* [Work to complete]:
Pull every line that includes the word "pinky" out of the data below and copy it.

[Pose estimation data]
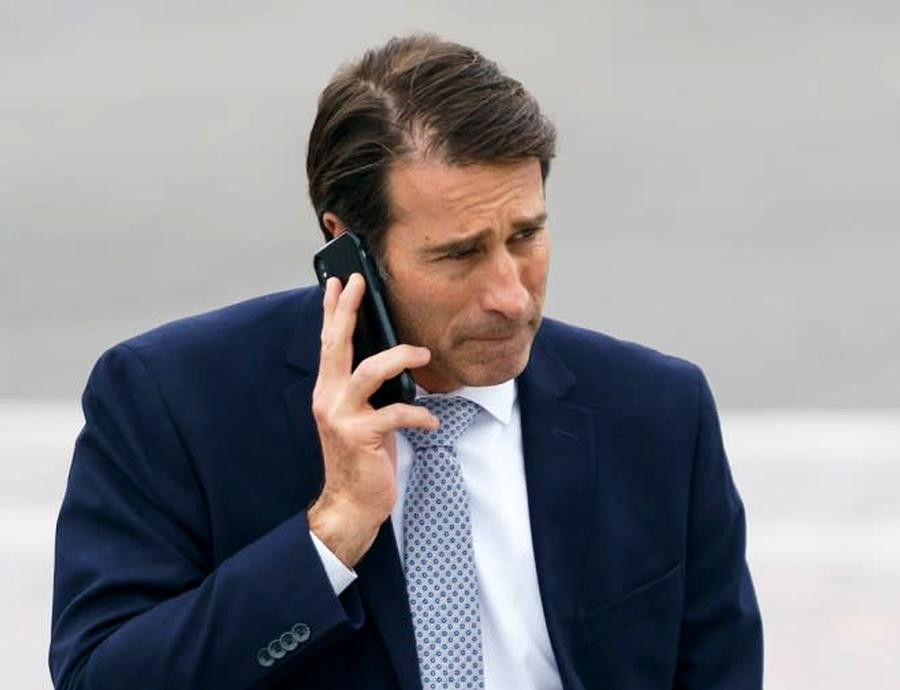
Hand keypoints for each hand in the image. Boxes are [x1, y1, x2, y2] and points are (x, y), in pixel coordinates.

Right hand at [307, 273, 438, 567]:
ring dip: (399, 357)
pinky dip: (418, 415)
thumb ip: (366, 389)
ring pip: (369, 371)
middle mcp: (328, 398)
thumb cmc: (361, 458)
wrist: (351, 503)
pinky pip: (395, 413)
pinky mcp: (360, 436)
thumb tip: (391, 360)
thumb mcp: (360, 417)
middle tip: (357, 283)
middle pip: (337, 344)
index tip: (337, 282)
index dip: (332, 311)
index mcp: (328, 391)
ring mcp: (341, 416)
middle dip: (347, 310)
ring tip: (422, 353)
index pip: (329, 343)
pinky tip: (431, 421)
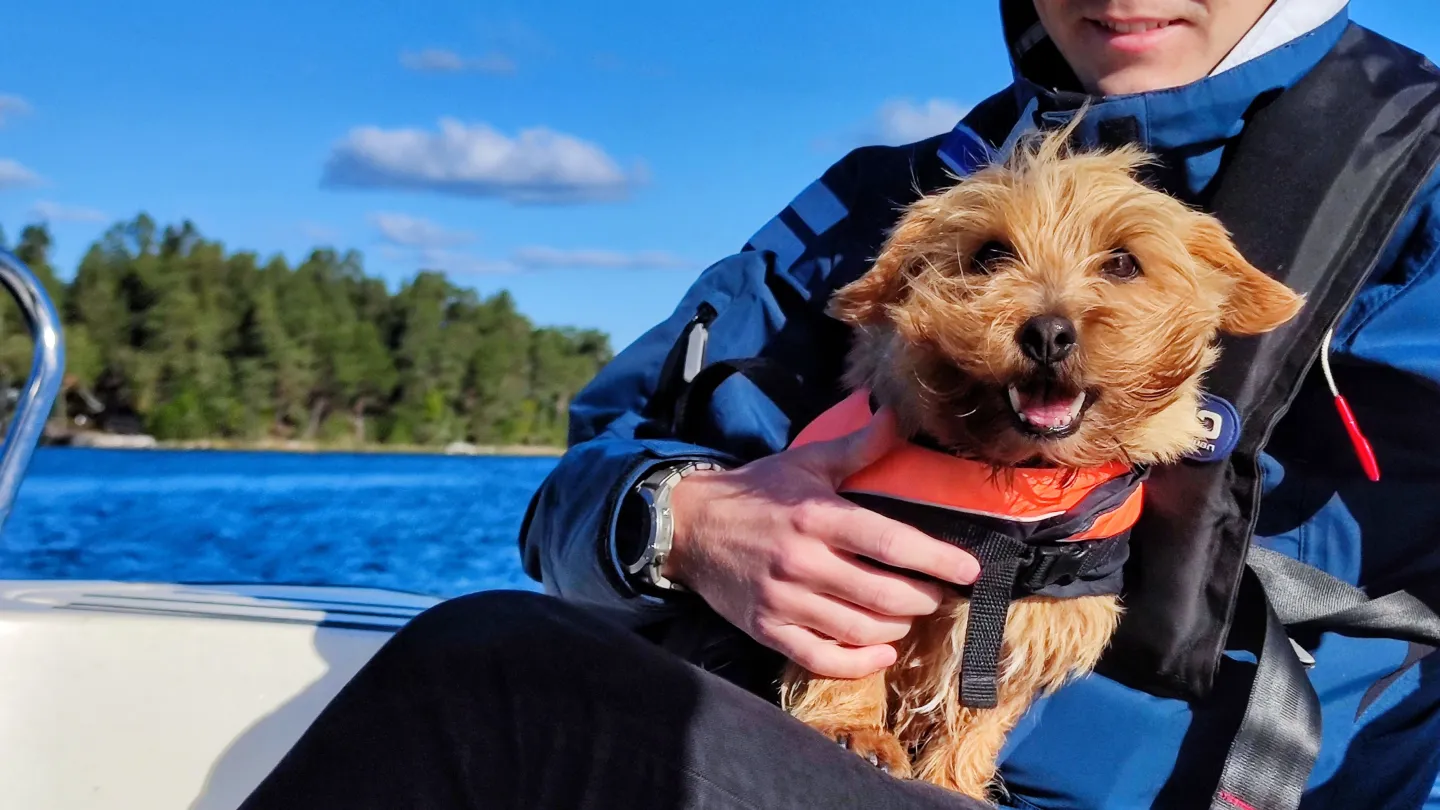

* [Solution]:
pinky dip: (418, 415)
pinky pip: (395, 413)
pinky mcp: (360, 436)
pinky tip: (431, 421)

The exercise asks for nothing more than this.